“La porta aperta” – Peter Brook

The Open Door, è il terzo diario di bordo di Peter Brook. Viene dopo The Empty Space e The Shifting Point. Scritto nel 1993, è diviso in tre capitoli: La subdola strategia della noia, Il pesce d’oro e Non ci sono segreti (trascrizioni di seminari e conferenze tenute dall’artista nel 1991). Si tratta di un libricino di 85 pagine in cui Brook ci rende partecipi delle sua esperienza teatrale/umana.

E’ chiaro da subito che colui che ci parla è un vero ricercatore: qualcuno che si pone delle domande. Forse proprio per questo, un artista.

Ci si immerge in un teatro in cui il lavoro della sala è inversamente proporzionale all’eccesso di scenografia. Più l’attore appare in un “nowhere“, più il pubblico si diverte a giocare con il proprio “muscle”. Qui il listener, nel momento in cui può guardare in faccia l’attore (sapendo che a sua volta verrà guardato), diviene co-autore della performance. Al tempo stesso vedere la faccia del pubblico responsabilizza l’interprete in quello che fa: “anche il gesto più impercettibile richiede grandi esercizi professionali, talento, applicazione, sacrificio, tensione nei riguardi della propria interiorità, dei colleghi in scena e della sala“. Si tratta, per queste ragioni, di un teatro che forse è “one of the most difficult arts” e che quindi non può essere fatto da tutti.

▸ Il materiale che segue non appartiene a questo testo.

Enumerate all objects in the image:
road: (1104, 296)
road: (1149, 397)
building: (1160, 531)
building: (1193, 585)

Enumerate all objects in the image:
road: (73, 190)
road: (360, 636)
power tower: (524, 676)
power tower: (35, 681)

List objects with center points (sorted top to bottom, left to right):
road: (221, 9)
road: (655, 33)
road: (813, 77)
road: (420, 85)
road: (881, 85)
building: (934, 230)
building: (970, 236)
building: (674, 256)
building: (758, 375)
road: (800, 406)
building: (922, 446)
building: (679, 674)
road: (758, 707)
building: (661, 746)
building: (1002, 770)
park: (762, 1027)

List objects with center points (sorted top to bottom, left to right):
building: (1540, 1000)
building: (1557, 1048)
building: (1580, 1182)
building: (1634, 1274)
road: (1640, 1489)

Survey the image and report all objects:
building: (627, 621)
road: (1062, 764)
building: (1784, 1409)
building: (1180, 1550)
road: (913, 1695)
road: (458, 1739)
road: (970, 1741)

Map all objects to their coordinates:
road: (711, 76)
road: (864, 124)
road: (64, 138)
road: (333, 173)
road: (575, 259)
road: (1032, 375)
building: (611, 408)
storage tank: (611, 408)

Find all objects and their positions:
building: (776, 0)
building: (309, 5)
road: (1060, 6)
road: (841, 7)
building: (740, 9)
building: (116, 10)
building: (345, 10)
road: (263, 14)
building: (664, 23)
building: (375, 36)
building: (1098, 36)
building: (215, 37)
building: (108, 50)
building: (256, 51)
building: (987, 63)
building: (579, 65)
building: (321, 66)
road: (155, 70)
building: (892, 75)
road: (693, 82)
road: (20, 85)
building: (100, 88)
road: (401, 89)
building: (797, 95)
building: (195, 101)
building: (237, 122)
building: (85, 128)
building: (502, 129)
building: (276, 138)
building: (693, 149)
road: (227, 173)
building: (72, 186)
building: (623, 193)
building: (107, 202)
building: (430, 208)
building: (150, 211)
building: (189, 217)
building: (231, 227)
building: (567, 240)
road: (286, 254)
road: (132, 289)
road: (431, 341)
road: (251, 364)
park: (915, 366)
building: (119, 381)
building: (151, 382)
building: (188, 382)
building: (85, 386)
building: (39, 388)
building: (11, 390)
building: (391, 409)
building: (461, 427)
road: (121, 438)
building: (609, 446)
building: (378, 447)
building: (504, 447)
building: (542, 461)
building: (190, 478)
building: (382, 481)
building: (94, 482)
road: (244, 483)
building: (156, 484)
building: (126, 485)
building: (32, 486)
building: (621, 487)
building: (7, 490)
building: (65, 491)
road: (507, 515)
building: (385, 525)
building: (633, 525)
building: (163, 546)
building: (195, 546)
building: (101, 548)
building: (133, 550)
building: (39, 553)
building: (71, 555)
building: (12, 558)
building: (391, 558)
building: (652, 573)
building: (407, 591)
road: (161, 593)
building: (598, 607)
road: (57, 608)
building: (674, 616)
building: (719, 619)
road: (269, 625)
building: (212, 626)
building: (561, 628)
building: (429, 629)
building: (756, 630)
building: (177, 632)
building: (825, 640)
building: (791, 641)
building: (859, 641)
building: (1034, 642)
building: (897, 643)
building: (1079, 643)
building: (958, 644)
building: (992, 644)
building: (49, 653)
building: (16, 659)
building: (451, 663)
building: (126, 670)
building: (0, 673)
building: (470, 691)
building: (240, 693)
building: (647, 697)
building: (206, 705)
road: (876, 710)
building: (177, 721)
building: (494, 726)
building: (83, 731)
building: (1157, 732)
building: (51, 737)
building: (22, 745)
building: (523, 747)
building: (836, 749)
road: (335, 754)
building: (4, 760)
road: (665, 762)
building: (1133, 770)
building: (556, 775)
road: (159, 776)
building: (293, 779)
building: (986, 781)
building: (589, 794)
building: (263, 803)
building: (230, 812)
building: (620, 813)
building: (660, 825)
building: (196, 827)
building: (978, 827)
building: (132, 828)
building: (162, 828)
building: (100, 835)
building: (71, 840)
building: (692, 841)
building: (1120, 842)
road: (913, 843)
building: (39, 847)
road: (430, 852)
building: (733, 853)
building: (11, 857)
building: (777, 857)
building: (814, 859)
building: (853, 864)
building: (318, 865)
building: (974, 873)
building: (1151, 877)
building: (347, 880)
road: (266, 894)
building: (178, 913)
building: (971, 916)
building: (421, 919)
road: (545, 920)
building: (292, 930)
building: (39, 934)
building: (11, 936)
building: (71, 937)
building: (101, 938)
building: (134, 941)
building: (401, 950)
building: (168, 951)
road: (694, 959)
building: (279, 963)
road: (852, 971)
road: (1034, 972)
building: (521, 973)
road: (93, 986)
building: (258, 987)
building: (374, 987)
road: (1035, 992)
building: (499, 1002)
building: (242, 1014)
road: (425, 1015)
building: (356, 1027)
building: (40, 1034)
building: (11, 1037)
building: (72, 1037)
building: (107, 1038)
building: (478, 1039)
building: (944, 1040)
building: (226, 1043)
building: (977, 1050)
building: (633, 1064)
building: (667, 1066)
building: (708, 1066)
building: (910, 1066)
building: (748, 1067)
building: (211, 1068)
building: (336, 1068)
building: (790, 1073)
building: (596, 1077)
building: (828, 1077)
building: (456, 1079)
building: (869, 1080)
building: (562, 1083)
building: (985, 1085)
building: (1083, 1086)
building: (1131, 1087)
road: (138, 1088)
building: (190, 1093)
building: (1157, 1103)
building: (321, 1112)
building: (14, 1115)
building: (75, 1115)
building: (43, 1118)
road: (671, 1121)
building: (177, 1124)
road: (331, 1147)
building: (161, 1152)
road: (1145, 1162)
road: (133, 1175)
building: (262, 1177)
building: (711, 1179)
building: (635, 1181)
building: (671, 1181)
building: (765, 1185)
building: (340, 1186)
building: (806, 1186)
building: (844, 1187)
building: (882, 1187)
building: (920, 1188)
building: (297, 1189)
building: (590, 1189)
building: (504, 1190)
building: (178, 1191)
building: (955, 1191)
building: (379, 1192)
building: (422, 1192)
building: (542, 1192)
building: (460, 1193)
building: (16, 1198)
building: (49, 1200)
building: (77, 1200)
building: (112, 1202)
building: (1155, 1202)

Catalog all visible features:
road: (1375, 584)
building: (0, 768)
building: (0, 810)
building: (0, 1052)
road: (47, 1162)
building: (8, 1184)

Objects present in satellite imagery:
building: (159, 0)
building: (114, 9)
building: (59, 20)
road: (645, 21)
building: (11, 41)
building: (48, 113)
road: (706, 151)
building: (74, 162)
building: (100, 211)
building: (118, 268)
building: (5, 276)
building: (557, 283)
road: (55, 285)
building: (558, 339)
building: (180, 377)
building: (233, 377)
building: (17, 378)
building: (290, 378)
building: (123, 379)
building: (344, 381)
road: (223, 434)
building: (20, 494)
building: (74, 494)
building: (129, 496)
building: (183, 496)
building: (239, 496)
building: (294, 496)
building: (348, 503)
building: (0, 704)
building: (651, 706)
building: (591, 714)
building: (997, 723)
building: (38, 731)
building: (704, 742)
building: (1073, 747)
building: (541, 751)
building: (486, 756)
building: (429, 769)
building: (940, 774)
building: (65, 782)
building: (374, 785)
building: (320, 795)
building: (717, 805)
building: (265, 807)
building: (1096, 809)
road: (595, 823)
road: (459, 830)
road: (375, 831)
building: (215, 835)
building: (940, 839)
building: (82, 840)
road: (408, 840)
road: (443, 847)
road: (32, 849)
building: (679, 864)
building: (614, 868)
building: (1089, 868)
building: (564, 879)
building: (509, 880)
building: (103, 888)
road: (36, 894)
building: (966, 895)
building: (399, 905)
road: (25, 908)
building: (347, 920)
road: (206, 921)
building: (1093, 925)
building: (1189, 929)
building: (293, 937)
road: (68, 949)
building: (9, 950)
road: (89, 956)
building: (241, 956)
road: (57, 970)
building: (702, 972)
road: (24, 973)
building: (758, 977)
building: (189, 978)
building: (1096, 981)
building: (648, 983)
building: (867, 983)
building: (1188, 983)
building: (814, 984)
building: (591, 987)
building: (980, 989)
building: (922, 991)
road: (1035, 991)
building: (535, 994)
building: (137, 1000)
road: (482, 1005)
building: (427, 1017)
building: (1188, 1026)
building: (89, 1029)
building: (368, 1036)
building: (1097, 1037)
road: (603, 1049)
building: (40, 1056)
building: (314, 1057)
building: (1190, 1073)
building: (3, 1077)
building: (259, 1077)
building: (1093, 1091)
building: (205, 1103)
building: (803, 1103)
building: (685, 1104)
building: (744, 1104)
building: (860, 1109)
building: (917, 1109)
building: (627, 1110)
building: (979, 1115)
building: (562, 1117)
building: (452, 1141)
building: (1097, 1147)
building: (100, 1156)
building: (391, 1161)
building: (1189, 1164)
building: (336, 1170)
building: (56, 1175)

Brook sollecita ” a shared awareness“, per creare da individui separati e provenienti da diversi background culturali “a vibrant team“. Perché se un team è ricco, la creazione di un gruppo può ” risultare infinitamente più ricca del semplice prodotto di un fiacco individualismo“.  Egli sostiene che tutti i personaggi siano superiori agli esseri umani e che il compito degli attori sia di renderli “in maniera sovrumana“. Per fare ciò l’interprete dovrebbe essere in contatto con tutto il suo corpo. Gli serve un corpo allenato, uno strumento musicale accordato, aperto alle infinite possibilità  della emptiness del palcoscenico.

85 pagine ricche di considerazioni necessarie sia per operatori e specialisti che per persone curiose.